#### Text:
----------------------------------------

The major difference between China now, and Taiwan ten years ago is that China is hobbled by technology restrictions. Until such restrictions are lifted, Chinese fabs will be two generations behind those elsewhere. Although the market for chips within China is huge and will get bigger and grow faster than in other chip-producing regions, selling only to the domestic market will slow the growth of Chinese chipmakers. In order to become world-class manufacturers, Chinese fabs will have to have access to the same technology as their competitors. For chip equipment makers to fully benefit from the growing number of Chinese fabs, they will need to be able to sell the most advanced equipment. This is not an obstacle that will go away quickly because of the political situation.

Even with the current restrictions, however, China will be a major manufacturing center. While today China accounts for only 2% of the industry's capacity, in terms of new capacity likely to come on line in the next two or three years, China will add more than any other country except for Taiwan and the US (Fig. 4). Indeed, more capacity is currently scheduled to come on line in China than in South Korea or in Japan. After years of standing on the sidelines, China's chip industry is finally taking off and, as in the days of Marco Polo, the outside world will be beating a path to its door.

----------------------------------------

#### Information provided:
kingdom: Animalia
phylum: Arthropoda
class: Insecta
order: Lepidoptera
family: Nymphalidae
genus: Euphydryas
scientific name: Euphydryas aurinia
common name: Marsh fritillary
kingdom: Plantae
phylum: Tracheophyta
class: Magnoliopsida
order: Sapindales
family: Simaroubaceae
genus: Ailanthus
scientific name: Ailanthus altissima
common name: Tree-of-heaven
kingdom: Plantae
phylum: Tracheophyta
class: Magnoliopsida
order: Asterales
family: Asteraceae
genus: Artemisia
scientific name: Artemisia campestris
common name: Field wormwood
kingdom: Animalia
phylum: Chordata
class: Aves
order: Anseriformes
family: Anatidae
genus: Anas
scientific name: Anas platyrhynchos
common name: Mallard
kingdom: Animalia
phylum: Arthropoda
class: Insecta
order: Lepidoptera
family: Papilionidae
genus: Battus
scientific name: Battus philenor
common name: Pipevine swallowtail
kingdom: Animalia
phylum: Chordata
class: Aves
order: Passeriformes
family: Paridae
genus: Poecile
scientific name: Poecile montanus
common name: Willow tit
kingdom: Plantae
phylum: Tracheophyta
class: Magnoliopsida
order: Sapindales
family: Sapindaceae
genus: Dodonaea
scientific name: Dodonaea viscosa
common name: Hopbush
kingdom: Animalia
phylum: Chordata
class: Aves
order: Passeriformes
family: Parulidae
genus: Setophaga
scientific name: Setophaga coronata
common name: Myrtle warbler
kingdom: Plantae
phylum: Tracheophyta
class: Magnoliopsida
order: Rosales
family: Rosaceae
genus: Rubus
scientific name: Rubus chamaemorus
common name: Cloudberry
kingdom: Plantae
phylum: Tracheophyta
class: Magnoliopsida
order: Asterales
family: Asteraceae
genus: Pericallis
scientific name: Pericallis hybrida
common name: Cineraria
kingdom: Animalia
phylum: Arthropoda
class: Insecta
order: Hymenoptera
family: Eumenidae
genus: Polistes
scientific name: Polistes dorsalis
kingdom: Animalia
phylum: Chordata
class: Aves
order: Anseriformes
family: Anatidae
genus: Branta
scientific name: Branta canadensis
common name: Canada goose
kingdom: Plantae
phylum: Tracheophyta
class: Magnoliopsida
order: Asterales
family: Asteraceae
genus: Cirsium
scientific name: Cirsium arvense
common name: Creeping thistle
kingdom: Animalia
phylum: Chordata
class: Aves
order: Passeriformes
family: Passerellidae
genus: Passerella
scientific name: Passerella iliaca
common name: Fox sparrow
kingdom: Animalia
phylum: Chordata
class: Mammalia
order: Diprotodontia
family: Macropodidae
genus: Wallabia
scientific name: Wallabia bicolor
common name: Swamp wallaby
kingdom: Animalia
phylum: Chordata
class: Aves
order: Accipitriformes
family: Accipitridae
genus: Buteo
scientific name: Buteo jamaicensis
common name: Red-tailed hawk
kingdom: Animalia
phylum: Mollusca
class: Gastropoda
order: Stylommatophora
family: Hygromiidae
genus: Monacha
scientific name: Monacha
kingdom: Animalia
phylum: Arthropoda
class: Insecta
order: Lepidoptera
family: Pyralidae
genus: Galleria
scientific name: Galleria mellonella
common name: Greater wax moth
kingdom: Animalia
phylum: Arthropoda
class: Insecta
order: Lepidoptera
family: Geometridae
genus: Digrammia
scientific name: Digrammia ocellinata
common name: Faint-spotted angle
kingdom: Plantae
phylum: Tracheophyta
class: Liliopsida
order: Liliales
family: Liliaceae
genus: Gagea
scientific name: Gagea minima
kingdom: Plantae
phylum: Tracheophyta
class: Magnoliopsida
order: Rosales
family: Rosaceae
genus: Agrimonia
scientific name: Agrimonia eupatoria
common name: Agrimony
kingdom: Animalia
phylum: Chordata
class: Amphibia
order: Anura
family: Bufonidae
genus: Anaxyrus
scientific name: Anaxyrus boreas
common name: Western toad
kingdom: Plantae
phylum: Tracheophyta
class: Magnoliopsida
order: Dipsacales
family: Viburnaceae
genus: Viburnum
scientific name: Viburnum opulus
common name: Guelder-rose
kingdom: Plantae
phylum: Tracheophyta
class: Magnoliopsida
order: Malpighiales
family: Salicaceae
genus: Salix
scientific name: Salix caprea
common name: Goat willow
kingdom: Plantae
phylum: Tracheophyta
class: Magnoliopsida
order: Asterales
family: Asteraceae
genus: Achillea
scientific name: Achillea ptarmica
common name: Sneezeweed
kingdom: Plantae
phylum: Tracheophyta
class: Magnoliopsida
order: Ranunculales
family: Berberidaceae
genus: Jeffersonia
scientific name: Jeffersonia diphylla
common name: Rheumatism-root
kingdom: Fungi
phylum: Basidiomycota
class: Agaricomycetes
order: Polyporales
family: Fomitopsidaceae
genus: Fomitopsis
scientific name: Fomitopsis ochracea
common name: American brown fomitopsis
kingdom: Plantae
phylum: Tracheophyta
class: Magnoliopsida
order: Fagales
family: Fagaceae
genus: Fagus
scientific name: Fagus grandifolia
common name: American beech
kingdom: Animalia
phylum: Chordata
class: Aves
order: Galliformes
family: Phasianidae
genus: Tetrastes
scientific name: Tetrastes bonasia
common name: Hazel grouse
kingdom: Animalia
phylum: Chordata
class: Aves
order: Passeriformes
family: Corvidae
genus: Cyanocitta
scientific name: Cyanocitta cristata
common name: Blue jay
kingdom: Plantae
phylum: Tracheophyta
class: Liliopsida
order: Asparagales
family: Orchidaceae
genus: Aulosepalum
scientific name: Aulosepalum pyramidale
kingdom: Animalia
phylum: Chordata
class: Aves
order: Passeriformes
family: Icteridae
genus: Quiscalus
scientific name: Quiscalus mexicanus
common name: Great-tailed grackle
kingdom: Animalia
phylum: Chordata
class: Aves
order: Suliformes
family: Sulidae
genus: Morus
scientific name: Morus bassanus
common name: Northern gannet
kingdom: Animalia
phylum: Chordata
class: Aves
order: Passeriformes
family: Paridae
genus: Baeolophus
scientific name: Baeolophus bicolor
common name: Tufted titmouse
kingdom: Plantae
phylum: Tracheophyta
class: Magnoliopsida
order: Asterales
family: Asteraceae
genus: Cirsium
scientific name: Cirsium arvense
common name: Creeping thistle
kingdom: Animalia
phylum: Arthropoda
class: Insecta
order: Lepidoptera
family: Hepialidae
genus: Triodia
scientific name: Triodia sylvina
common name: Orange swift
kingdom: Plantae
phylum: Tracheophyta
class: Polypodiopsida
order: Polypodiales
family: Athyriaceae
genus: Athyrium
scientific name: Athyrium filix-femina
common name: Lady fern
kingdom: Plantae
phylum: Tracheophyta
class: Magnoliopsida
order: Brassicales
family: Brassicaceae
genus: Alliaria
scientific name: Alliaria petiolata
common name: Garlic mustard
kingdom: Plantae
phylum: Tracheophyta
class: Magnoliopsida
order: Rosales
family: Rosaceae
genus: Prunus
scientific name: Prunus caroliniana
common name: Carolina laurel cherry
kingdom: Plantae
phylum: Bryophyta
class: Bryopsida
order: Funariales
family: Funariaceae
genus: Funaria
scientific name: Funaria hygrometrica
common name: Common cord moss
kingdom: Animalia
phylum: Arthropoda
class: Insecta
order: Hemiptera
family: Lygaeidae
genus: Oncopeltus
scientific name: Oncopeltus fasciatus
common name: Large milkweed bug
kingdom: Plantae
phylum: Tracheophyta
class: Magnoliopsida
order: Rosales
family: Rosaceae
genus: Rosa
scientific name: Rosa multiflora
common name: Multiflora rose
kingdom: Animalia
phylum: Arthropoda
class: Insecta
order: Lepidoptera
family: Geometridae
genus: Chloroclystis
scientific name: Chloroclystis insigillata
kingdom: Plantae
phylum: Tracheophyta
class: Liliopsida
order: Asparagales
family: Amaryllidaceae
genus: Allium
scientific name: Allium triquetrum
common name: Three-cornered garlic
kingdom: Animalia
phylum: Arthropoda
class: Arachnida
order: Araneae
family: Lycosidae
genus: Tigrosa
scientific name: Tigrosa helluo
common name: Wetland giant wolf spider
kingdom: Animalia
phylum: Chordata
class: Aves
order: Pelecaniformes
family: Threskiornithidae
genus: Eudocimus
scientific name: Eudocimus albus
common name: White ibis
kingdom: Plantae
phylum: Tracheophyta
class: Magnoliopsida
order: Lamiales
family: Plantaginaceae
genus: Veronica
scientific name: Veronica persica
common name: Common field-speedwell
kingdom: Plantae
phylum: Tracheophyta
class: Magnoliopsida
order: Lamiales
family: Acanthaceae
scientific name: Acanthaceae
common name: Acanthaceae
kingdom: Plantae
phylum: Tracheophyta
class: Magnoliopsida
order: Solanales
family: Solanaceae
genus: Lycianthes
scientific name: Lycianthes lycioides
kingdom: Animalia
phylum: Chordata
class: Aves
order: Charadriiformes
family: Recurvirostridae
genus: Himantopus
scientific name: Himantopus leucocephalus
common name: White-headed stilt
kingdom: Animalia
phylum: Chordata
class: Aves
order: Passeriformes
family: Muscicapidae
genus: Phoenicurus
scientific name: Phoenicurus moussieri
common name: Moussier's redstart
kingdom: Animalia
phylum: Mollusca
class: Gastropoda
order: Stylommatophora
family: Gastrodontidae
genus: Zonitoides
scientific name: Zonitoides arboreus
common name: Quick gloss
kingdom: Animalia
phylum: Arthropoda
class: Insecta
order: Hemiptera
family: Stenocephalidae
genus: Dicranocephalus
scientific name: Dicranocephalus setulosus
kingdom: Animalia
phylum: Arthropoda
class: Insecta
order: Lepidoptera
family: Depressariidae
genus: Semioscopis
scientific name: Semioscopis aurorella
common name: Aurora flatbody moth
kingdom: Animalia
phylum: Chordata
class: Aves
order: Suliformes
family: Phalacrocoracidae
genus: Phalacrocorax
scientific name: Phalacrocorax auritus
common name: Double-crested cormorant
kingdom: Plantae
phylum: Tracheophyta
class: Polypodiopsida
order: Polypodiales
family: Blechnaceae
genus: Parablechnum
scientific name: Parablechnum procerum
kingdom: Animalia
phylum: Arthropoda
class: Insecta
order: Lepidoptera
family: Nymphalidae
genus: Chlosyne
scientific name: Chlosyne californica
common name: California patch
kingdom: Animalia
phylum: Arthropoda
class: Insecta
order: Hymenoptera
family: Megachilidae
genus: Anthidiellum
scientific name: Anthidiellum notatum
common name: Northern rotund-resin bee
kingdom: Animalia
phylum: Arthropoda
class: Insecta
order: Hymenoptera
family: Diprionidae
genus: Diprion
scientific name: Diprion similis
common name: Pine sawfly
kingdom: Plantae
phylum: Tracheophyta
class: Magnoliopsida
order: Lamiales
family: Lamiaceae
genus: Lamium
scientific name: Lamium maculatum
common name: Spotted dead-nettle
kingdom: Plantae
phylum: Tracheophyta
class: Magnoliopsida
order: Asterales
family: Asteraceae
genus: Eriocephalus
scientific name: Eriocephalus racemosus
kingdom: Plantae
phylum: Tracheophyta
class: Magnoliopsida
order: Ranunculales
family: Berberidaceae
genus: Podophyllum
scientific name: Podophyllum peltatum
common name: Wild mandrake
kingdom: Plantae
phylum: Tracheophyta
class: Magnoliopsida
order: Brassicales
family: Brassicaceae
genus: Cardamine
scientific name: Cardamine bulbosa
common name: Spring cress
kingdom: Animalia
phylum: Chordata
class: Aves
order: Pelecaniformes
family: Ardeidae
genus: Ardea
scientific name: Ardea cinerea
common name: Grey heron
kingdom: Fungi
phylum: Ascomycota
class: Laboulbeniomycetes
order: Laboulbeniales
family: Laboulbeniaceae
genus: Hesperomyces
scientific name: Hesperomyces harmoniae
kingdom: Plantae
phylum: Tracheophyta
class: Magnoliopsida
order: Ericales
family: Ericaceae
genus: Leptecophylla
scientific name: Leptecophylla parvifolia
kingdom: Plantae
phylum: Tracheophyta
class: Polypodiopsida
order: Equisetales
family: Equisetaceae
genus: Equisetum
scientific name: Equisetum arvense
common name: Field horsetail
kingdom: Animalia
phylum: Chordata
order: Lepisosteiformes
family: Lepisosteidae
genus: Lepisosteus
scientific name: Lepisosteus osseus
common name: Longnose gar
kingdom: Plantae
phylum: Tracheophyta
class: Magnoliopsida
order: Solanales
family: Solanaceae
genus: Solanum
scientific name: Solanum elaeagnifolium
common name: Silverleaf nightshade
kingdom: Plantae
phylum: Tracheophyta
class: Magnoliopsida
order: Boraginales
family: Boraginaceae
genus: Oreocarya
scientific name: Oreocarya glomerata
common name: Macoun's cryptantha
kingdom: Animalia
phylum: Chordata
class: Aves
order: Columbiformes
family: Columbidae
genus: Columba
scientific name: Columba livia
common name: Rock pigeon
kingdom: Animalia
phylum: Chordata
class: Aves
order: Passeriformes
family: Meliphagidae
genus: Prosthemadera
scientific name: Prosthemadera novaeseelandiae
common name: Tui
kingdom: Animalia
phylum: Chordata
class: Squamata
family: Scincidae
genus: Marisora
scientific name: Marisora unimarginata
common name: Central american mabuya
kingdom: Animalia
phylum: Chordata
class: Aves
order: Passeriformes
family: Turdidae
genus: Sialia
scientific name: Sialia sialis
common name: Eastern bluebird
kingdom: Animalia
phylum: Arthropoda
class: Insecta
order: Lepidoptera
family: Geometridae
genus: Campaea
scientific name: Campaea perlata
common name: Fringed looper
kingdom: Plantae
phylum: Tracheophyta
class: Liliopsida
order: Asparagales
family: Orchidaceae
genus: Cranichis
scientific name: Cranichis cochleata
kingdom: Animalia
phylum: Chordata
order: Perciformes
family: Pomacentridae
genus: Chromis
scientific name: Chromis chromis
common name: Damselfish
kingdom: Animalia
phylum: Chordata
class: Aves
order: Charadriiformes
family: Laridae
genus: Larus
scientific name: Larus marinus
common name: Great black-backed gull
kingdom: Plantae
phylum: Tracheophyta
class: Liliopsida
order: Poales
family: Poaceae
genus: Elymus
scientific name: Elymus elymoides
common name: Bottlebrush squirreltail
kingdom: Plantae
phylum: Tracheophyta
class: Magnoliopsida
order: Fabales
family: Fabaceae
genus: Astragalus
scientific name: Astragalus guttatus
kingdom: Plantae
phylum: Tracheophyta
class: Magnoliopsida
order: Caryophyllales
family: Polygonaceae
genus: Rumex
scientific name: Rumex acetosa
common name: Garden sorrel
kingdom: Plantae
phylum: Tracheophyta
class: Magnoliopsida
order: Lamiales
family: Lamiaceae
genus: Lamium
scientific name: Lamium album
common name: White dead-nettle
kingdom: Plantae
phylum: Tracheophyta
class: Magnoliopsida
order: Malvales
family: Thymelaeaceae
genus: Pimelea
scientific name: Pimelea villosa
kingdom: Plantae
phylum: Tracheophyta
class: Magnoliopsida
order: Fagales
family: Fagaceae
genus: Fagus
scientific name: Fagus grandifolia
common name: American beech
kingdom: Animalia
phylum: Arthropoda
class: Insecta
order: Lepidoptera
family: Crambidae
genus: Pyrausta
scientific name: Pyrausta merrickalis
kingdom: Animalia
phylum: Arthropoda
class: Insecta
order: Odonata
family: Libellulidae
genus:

----------------------------------------

#### Written tasks:
1/ List every country named in the passage on China's chip industry.
2/ Reproduce word for word the part of the passage on China's chip industry starting at "The major difference" and ending at "the political situation.".
The records are separate from the passage on China's chip industry and have no connection to it.

#### Solution list:
1/ China, Taiwan, the US, South Korea, Japan

2/
The major difference between China now, and Taiwan ten years ago is that China is hobbled by technology restrictions. Until such restrictions are lifted, Chinese fabs will be two generations behind those elsewhere. Although the market for chips within China is huge and will get bigger and grow faster than in other chip-producing regions, selling only to the domestic market will slow the growth of Chinese chipmakers. In order to become world-class manufacturers, Chinese fabs will have to have access to the same technology as their competitors. For chip equipment makers to fully benefit from the growing number of Chinese fabs, they will need to be able to sell the most advanced equipment. This is not an obstacle that will go away quickly because of the political situation.